#### [Extracted data]
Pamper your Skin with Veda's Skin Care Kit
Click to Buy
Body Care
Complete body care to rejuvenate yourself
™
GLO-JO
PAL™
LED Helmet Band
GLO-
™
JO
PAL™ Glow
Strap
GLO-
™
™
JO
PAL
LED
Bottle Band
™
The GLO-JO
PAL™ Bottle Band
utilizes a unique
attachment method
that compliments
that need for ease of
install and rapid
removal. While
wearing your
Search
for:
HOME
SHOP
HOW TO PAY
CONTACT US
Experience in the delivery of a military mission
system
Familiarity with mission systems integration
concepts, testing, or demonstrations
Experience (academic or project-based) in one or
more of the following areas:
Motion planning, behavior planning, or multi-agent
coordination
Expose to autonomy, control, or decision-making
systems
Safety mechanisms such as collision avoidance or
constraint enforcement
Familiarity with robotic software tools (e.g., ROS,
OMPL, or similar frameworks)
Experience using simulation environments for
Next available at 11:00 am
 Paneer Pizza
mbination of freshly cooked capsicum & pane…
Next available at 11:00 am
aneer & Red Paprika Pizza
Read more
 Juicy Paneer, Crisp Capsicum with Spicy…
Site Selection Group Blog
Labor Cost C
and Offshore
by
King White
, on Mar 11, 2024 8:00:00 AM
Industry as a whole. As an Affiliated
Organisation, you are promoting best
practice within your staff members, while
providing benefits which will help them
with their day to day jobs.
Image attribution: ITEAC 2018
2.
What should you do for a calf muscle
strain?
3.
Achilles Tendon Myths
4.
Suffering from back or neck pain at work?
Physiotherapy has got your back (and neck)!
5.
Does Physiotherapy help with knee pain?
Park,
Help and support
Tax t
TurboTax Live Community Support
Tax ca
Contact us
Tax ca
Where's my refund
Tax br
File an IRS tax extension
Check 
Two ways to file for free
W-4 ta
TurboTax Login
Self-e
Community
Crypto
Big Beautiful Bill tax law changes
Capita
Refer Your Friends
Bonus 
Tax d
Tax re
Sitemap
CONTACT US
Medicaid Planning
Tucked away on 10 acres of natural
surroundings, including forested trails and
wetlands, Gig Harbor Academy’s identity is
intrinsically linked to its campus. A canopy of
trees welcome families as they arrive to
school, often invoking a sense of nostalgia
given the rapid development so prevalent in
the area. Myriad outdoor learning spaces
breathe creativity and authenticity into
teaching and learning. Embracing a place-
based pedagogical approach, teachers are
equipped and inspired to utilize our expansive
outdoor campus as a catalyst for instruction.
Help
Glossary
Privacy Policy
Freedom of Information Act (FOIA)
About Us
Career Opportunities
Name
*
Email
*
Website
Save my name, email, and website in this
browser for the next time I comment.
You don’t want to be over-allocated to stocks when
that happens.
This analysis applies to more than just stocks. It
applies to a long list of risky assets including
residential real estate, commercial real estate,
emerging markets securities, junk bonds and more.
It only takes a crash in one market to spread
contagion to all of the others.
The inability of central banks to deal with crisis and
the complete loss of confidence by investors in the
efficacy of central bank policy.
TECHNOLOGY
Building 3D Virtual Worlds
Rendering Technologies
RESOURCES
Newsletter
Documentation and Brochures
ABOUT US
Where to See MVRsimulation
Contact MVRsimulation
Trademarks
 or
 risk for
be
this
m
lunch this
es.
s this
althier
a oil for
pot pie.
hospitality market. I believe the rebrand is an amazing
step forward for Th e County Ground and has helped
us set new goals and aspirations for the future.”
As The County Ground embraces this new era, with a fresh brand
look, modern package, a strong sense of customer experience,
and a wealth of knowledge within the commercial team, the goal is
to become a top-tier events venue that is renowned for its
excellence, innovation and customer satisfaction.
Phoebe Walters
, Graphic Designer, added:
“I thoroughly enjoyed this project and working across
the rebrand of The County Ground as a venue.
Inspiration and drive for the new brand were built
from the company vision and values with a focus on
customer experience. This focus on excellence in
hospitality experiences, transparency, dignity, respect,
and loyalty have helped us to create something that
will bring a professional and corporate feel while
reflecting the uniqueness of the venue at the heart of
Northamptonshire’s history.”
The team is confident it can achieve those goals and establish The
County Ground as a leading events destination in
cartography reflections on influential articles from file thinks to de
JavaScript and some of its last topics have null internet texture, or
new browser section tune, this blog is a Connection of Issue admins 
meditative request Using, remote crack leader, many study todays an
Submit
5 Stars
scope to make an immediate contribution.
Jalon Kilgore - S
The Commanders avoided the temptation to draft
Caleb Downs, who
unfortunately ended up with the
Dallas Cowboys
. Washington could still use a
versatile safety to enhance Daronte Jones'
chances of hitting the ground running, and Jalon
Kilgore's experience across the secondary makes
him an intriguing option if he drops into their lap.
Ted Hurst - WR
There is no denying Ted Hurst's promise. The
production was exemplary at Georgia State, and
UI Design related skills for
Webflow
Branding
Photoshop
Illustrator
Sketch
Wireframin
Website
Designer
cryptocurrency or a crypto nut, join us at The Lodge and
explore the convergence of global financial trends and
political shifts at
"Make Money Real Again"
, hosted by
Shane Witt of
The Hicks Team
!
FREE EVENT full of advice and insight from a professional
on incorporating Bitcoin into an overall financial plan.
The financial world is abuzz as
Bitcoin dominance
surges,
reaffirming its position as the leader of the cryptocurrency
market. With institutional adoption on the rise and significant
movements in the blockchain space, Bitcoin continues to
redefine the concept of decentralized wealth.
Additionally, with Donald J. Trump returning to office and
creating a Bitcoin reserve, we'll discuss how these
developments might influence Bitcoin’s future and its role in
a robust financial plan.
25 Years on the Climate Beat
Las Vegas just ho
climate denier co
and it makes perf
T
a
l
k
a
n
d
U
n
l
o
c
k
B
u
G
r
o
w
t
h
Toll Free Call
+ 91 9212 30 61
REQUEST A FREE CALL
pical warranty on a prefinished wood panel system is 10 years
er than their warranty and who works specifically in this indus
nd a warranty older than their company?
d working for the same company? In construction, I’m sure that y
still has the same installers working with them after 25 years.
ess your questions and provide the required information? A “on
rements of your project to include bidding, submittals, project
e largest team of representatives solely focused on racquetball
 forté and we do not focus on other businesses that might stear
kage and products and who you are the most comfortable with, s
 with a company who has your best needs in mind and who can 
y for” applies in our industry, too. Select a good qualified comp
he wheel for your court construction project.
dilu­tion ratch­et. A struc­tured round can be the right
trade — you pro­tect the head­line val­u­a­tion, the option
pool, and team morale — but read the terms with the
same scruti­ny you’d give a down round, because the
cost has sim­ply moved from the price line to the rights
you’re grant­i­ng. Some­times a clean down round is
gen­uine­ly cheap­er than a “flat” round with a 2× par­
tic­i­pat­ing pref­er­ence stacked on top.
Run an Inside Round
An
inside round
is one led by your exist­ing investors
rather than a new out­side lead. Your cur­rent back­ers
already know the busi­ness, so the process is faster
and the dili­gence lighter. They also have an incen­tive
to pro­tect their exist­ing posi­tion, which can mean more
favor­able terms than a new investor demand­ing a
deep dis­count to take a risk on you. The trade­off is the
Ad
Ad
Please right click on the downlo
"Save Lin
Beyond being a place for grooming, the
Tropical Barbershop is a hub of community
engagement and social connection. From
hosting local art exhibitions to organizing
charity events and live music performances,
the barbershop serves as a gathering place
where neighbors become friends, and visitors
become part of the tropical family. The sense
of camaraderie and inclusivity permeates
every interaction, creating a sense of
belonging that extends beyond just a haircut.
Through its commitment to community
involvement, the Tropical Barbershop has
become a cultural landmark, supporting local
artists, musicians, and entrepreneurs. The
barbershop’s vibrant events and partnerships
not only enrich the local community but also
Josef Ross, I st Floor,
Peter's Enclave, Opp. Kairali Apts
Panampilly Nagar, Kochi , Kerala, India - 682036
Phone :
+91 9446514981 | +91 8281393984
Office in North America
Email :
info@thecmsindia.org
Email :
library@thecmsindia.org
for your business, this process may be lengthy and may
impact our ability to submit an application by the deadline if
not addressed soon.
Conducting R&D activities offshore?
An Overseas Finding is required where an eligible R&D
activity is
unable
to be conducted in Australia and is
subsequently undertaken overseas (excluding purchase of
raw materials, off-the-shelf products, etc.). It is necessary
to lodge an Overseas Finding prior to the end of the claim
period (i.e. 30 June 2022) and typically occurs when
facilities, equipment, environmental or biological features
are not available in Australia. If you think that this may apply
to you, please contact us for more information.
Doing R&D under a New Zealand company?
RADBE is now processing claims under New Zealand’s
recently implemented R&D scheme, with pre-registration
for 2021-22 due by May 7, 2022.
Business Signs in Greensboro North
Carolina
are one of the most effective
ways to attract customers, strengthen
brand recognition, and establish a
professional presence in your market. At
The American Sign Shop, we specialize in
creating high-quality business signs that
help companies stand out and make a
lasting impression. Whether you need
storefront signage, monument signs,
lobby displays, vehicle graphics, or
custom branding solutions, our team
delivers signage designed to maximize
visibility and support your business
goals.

#### [Activity]
All lines above that include the word "MVRsimulation" must be copied into the answer.

#### [Exercise solution]
Where to See MVRsimulation
Contact MVRsimulation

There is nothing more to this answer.